Oracle looks to holy trinity of open positives

Oracle may not always be viewed positively in open source circles, the company’s approach to Java and wider open platform still draws headlines a decade after it took up a position of stewardship over the Java platform and language in line with the acquisition of Sun Microsystems.

Looking to highlight more positive angles in terms of Oracle’s open universe this month is the company’s David Cabelus in his position as senior principal product manager for developer services.

Cabelus notes the continued adoption of DevOps and Kubernetes and says that the notion of simplified and combined deployment is what spawned the Open Service Broker API project, which provides a consistent model for exposing cloud services to applications and application deployment tooling.

What are service brokers?

Service brokers manage the lifecycle of services — so this means that platforms interact with service brokers to provision, get access to and manage the services they offer. The Open Service Broker API defines these interactions and allows software providers to offer their services to anyone, regardless of the technology or infrastructure those software providers wish to utilise.

The newest service broker is an implementation of the Open Service Broker API for use in a Kubernetes cluster and for use with Oracle Cloud Infrastructure services.

“It simplifies access to Oracle Cloud Infrastructure services, including new services like our Autonomous Databases, which can be a highly scalable, automated, self-tuning backend for microservices and containerised applications,” said Cabelus.

He notes that service brokers enable application portability, too.
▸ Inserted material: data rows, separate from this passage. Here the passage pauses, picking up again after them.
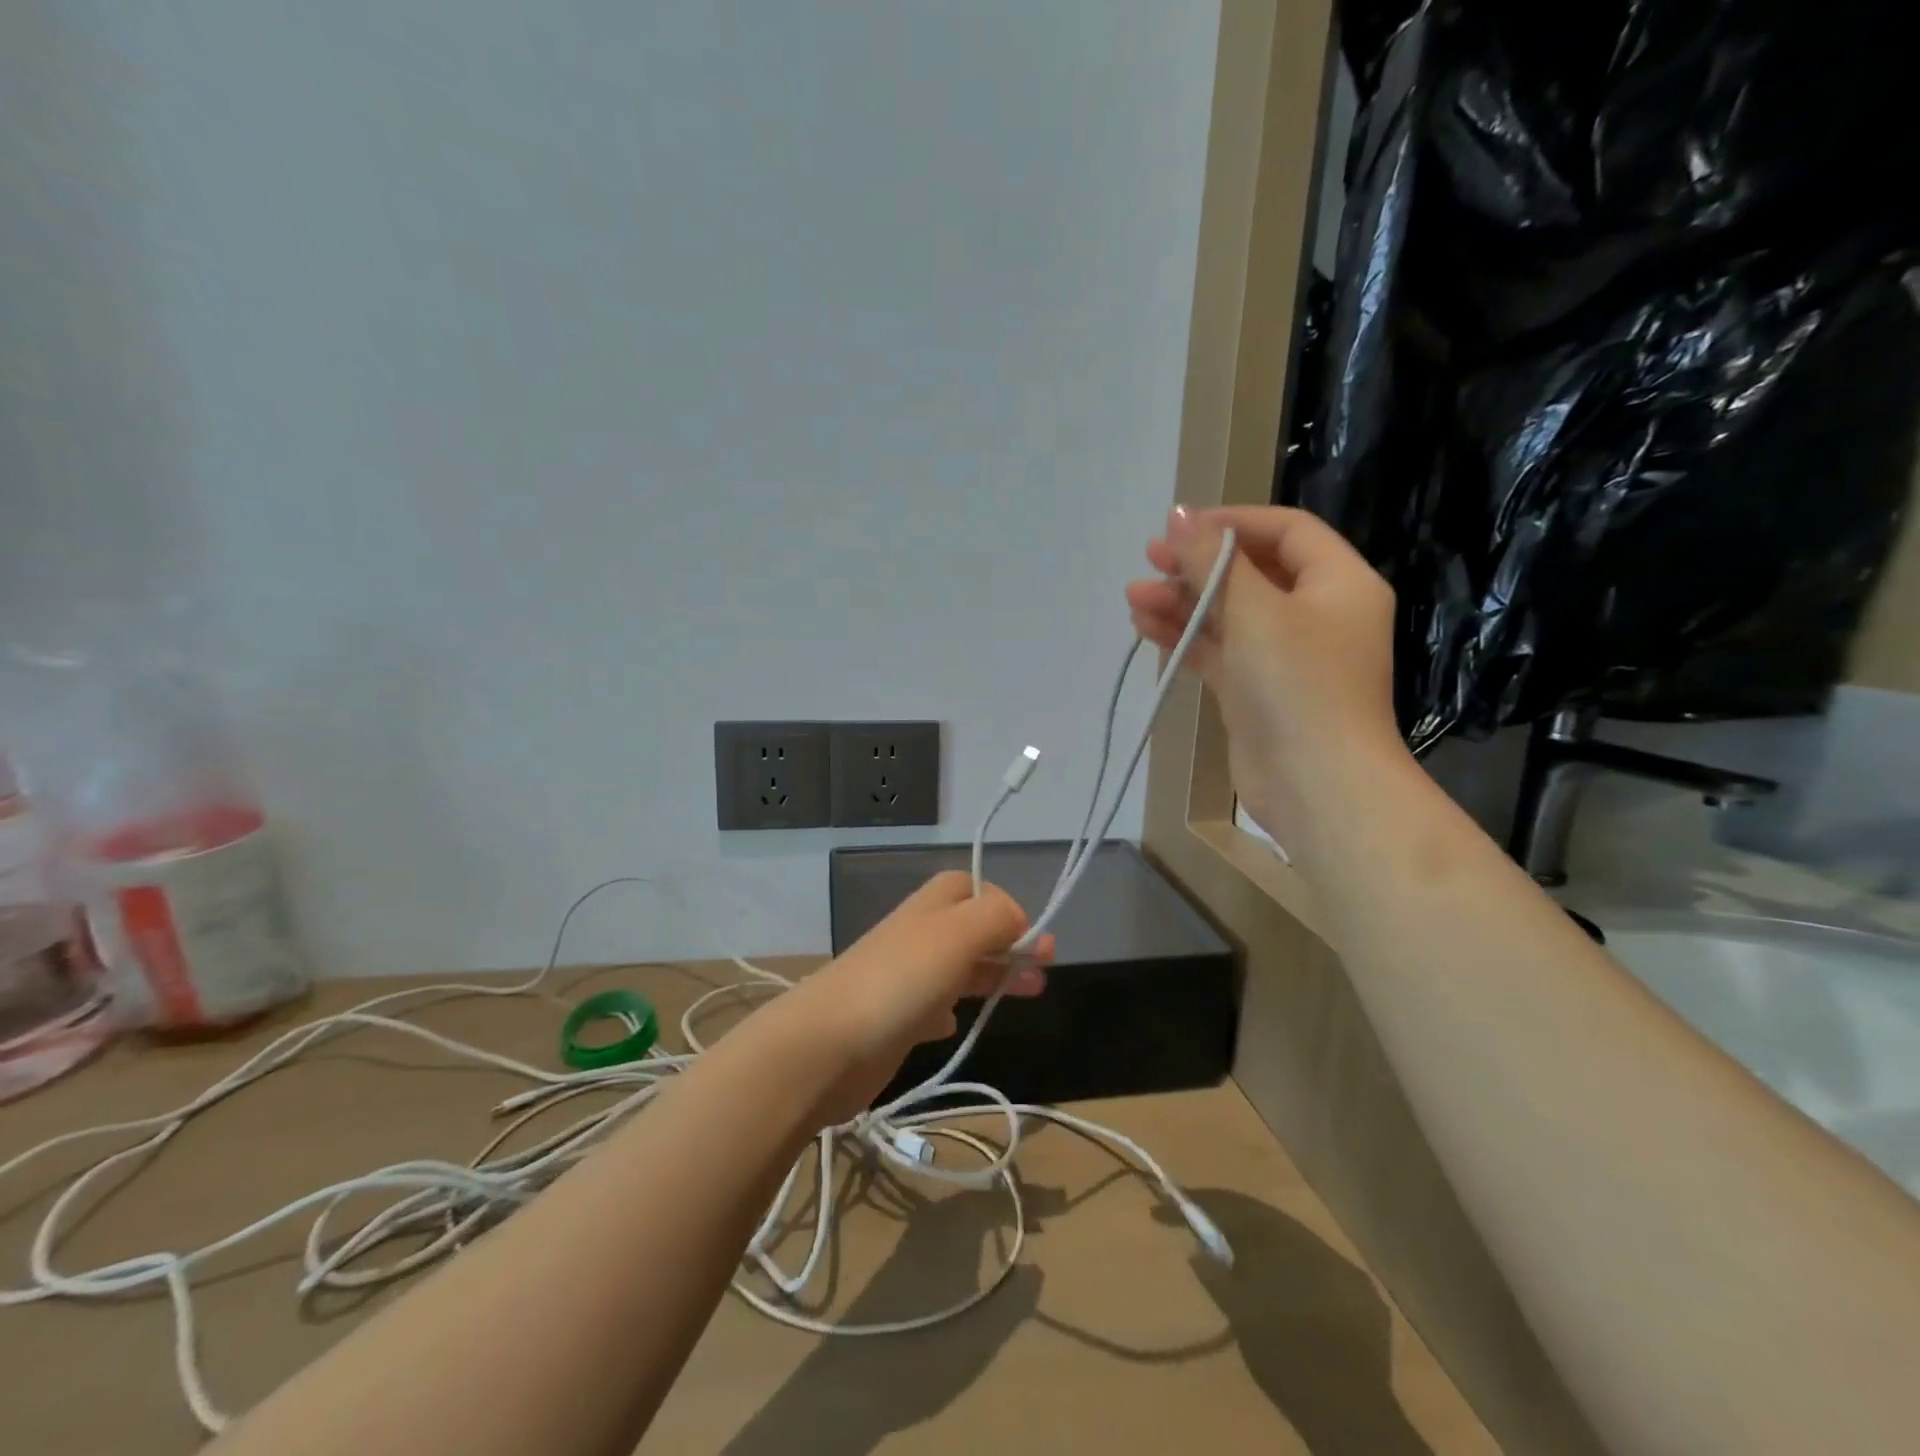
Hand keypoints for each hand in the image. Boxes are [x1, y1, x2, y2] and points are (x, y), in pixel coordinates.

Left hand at [785, 871, 1051, 1121]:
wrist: (827, 1046)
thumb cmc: (900, 982)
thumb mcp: (957, 933)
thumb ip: (995, 916)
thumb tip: (1018, 920)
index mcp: (930, 908)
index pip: (971, 886)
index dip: (1004, 904)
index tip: (1031, 937)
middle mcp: (917, 937)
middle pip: (969, 929)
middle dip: (1007, 944)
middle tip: (1043, 970)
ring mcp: (903, 980)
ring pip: (956, 968)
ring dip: (990, 975)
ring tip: (1026, 994)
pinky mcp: (893, 1022)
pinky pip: (931, 1007)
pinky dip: (951, 1011)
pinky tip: (957, 1024)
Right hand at [1125, 504, 1406, 844]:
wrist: (1316, 785)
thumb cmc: (1297, 684)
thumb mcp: (1254, 610)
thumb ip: (1213, 560)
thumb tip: (1179, 513)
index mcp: (1338, 583)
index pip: (1285, 530)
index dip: (1232, 522)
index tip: (1180, 527)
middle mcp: (1316, 614)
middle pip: (1252, 573)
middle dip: (1198, 566)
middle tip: (1149, 561)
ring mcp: (1285, 657)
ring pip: (1229, 615)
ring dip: (1183, 603)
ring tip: (1134, 598)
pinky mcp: (1257, 692)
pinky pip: (1220, 651)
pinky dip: (1187, 638)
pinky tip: (1146, 627)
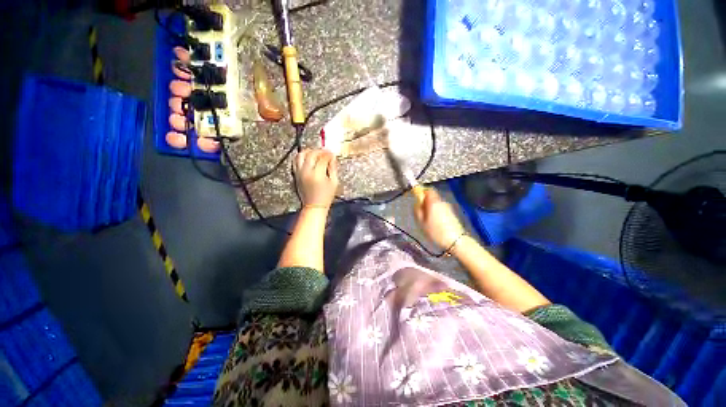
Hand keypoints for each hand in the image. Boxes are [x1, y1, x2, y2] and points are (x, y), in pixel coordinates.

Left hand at [294, 149, 338, 208]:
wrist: (314, 206)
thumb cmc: (326, 196)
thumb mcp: (334, 183)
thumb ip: (333, 168)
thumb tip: (332, 157)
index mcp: (318, 174)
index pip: (323, 158)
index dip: (328, 154)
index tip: (332, 153)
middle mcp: (306, 172)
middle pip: (312, 154)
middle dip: (320, 151)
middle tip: (325, 152)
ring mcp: (299, 173)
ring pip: (301, 155)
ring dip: (309, 151)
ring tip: (316, 153)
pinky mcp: (295, 175)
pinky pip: (295, 161)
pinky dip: (301, 157)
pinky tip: (308, 158)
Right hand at [415, 188, 464, 249]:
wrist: (455, 241)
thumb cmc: (435, 231)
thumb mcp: (421, 222)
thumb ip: (417, 210)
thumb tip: (417, 203)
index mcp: (433, 202)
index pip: (428, 190)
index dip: (422, 191)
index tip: (417, 198)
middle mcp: (441, 202)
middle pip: (432, 197)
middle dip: (425, 202)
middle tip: (421, 212)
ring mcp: (448, 207)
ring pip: (436, 203)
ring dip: (431, 208)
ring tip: (427, 220)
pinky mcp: (452, 214)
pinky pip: (441, 209)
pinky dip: (436, 212)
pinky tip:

“The combination of a consistent model and embedding cloud service provisioning within an application deployment process means that when you deploy your application in a new cloud environment, it has everything that it needs to run. This is true for dev-test-production progressions, and for on-premises-to-cloud migrations,” said Cabelus.

Oracle’s open faction has also pointed to work highlighted at the recent KubeCon + CloudNativeCon Europe 2019 in Barcelona.

In a similar vein, the company highlighted the open sourcing of Oracle Cloud Infrastructure Service Broker for Kubernetes.

This includes a recent set of Oracle open source solutions that facilitate enterprise cloud migrations including Helidon, GraalVM, Fn Project, MySQL Operator for Kubernetes and the WebLogic Operator for Kubernetes.

In addition, the recently launched Oracle Cloud Developer Image provides a development platform on Oracle Cloud Infrastructure that includes Oracle Linux, Oracle Java SE (includes Java 8, 11, and 12), Terraform and many SDKs.

A holy trinity of forces

Could we be seeing a coming together of forces (for the greater good) when we consider where development goes next?

Oracle suggests that a holy trinity of forces (DevOps, cloud-native, open source) could be pushing us towards a cultural change in software programming where complexity is more managed and functionality is more controlled.

Oracle may not be every developer’s favourite and will (most likely) never be regarded as a real open purist (some might say, well look at Red Hat, who is these days?)… so it’s important to look past the corporate showboating that features so prevalently at its big events and read into the developer blogs.